» **TASK GOAL**:
Can you render the rows below as a JSON list of strings, one string per line, with blank lines and the pictures left out?

» **RECORDS SHOWN**:

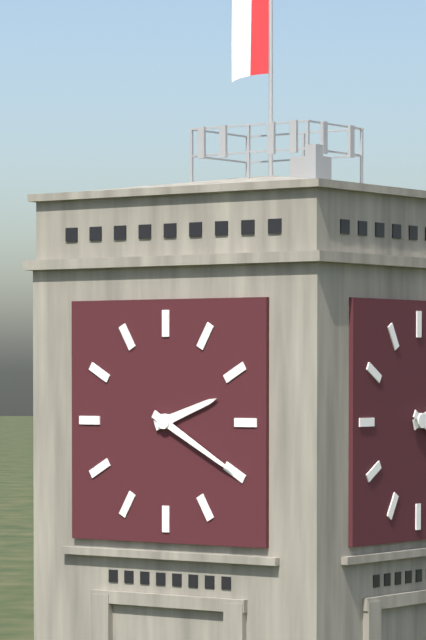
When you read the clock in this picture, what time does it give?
2:20
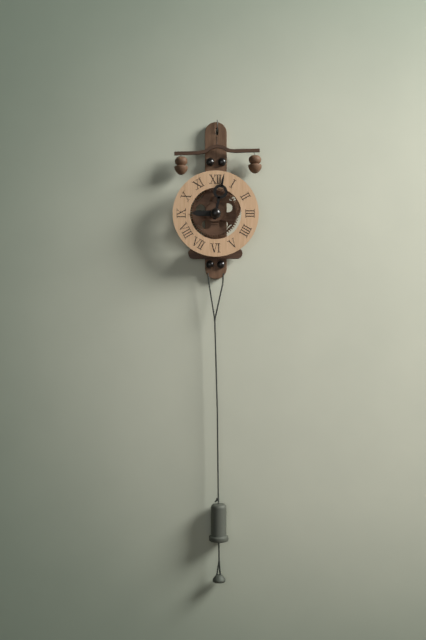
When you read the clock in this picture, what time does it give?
9:02
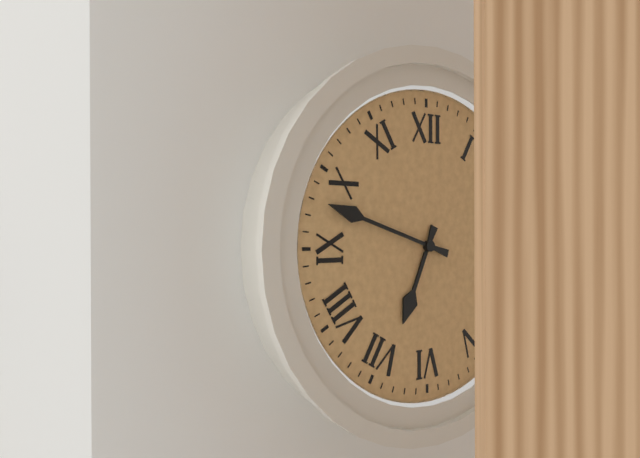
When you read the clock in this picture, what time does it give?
6:48
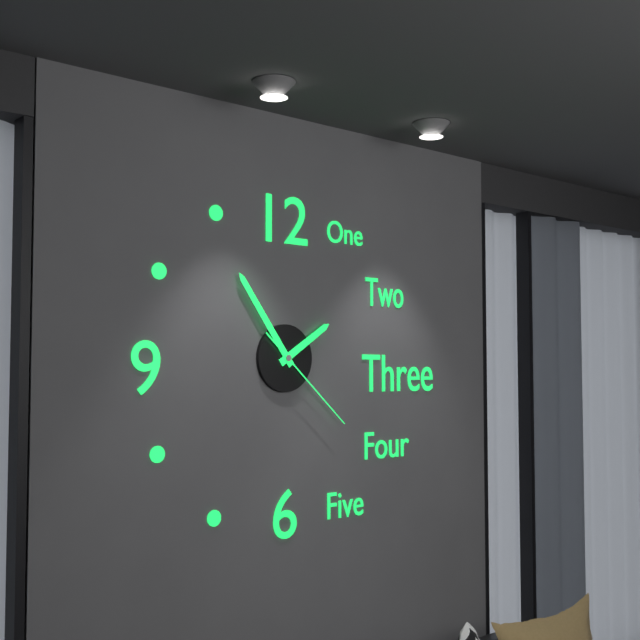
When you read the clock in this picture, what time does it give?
1:54:22
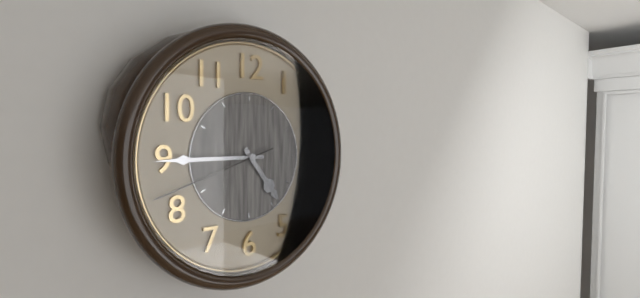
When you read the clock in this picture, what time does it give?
4:45:42
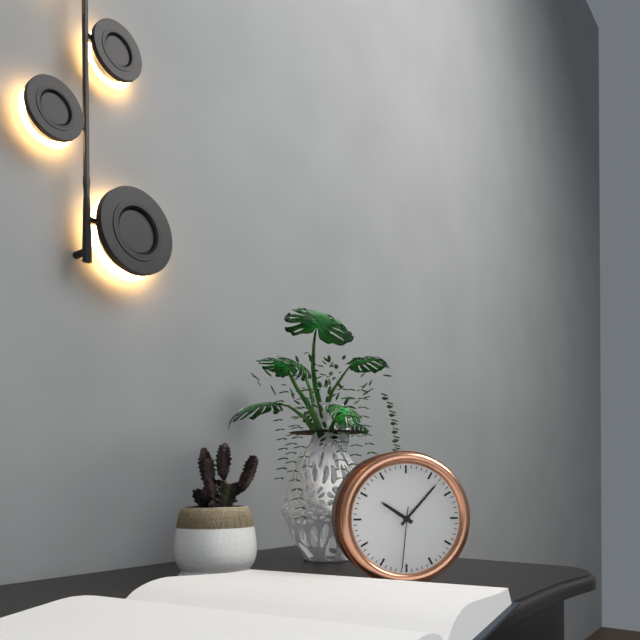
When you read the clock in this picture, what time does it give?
10:07:31
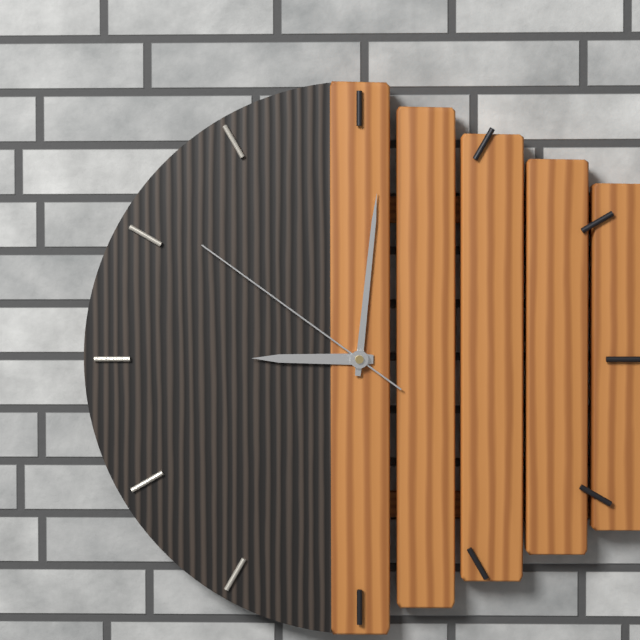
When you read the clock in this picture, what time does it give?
9:01:51
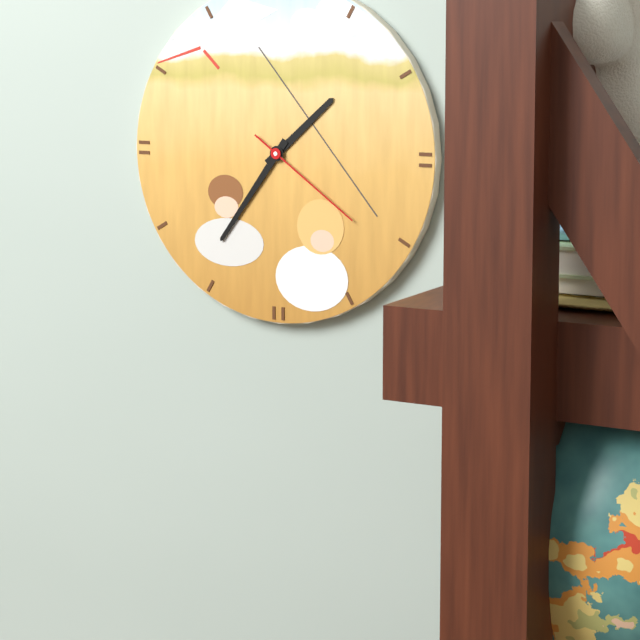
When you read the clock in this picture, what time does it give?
1:36:21
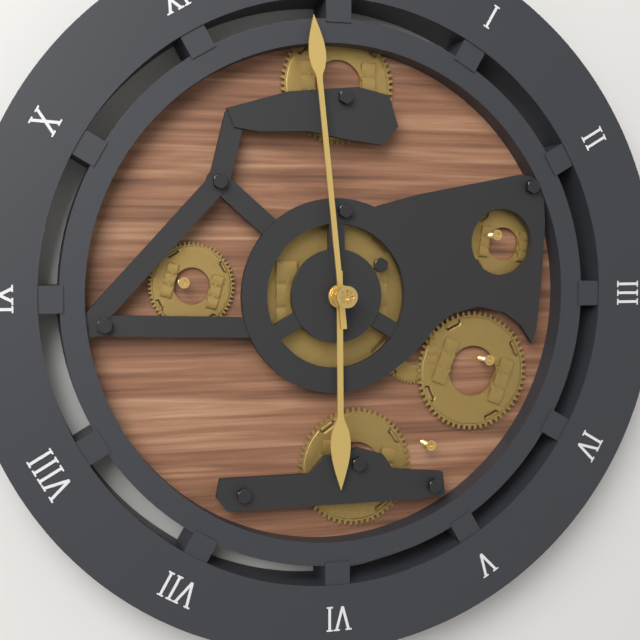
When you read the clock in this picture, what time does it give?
5:59
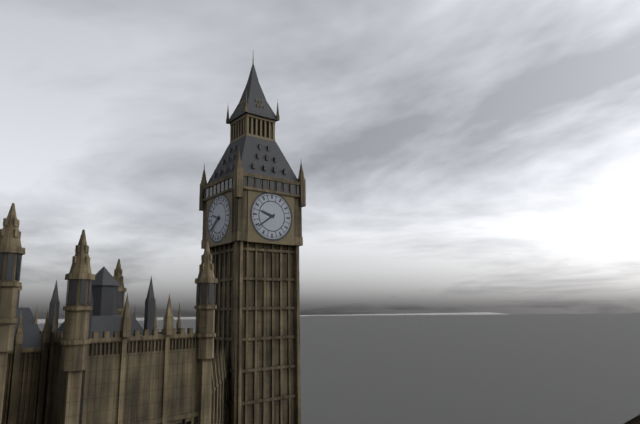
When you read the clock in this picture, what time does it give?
9:39
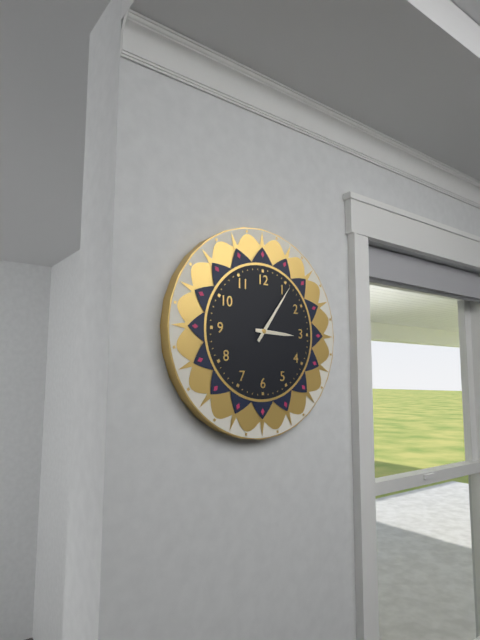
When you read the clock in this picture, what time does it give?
3:06
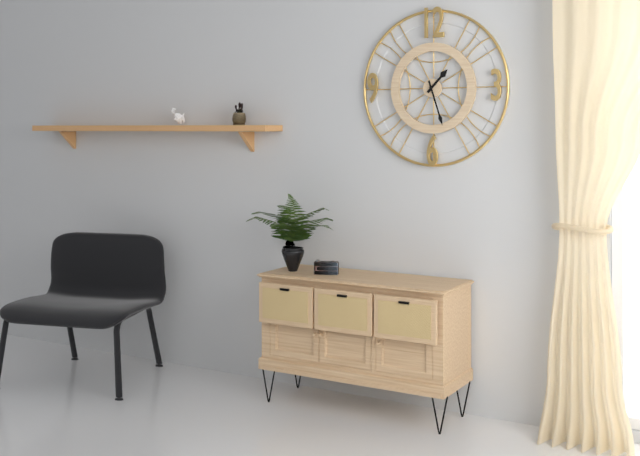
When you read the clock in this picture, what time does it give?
1:27
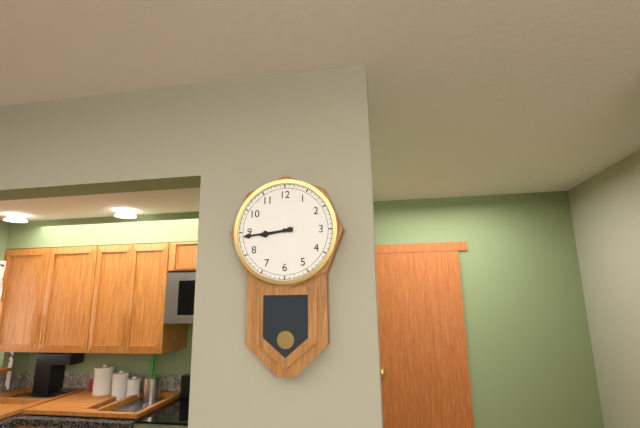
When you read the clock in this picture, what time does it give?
8:44
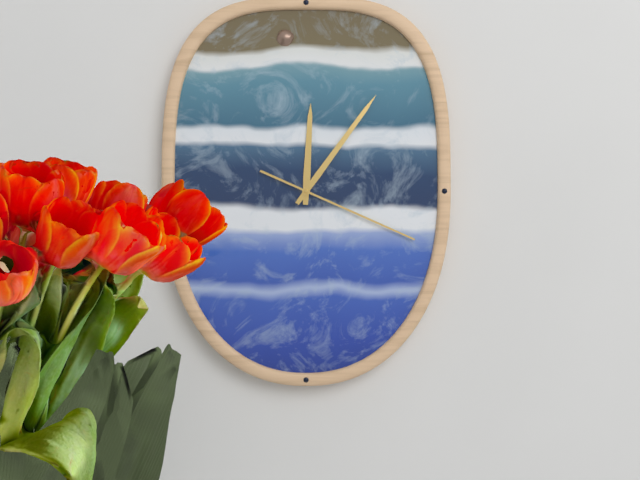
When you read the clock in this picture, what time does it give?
12:06:19
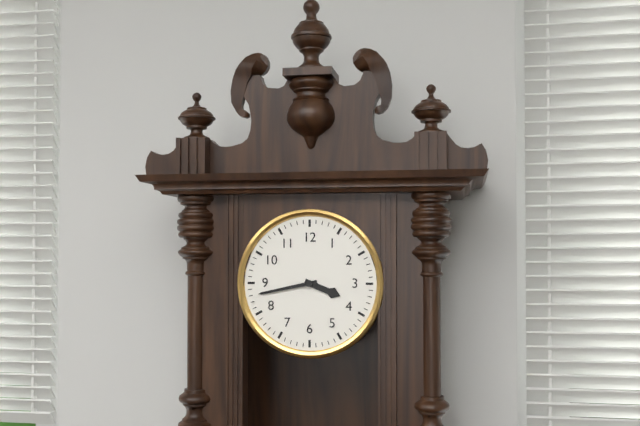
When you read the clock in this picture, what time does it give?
3:43
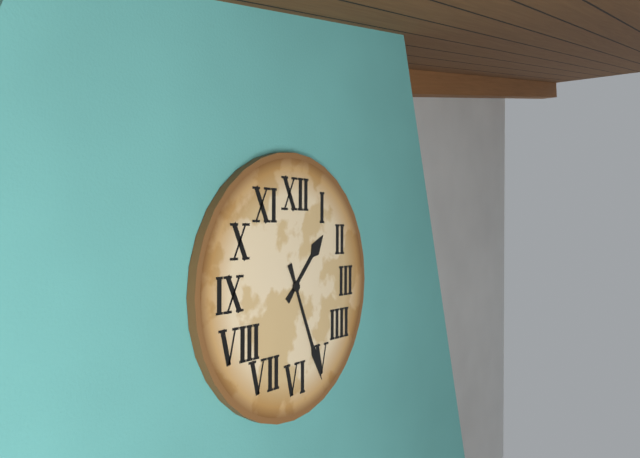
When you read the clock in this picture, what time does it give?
1:26
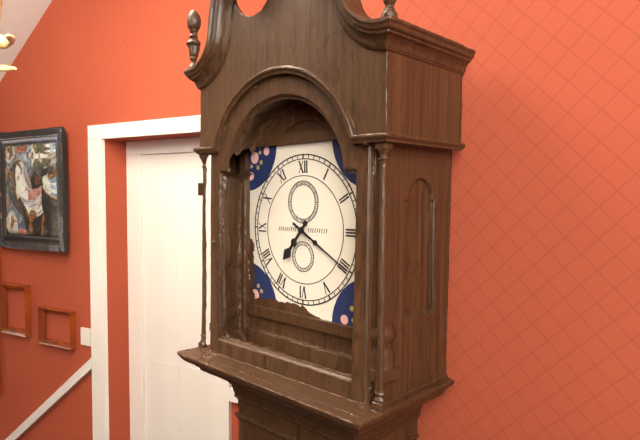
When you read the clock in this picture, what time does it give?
7:20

» **ANSWER TO THIS EXERCISE**:
[
  "When you read the clock in this picture, what time does it give?",
  "2:20",
  "When you read the clock in this picture, what time does it give?",
  "9:02",
  "When you read the clock in this picture, what time does it give?",
  "6:48",
  "When you read the clock in this picture, what time does it give?",
  "1:54:22",
  "When you read the clock in this picture, what time does it give?",
  "4:45:42",
  "When you read the clock in this picture, what time does it give?",
  "10:07:31",
  "When you read the clock in this picture, what time does it give?",
  "9:01:51",
  "When you read the clock in this picture, what time does it give?",
  "1:36:21",
  "When you read the clock in this picture, what time does it give?",
  "5:59",
  "When you read the clock in this picture, what time does it give?",
  "9:39",
  "When you read the clock in this picture, what time does it give?",
  "3:06",
  "When you read the clock in this picture, what time does it give?",
  "1:27",
  "When you read the clock in this picture, what time does it give?",
  "8:44",
  "When you read the clock in this picture, what time does it give?",
  "12:06:19",
  "When you read the clock in this picture, what time does it give?",
  "3:43",
  "When you read the clock in this picture, what time does it give?",
  "1:26",
  "When you read the clock in this picture, what time does it give?",
  "7:20"
]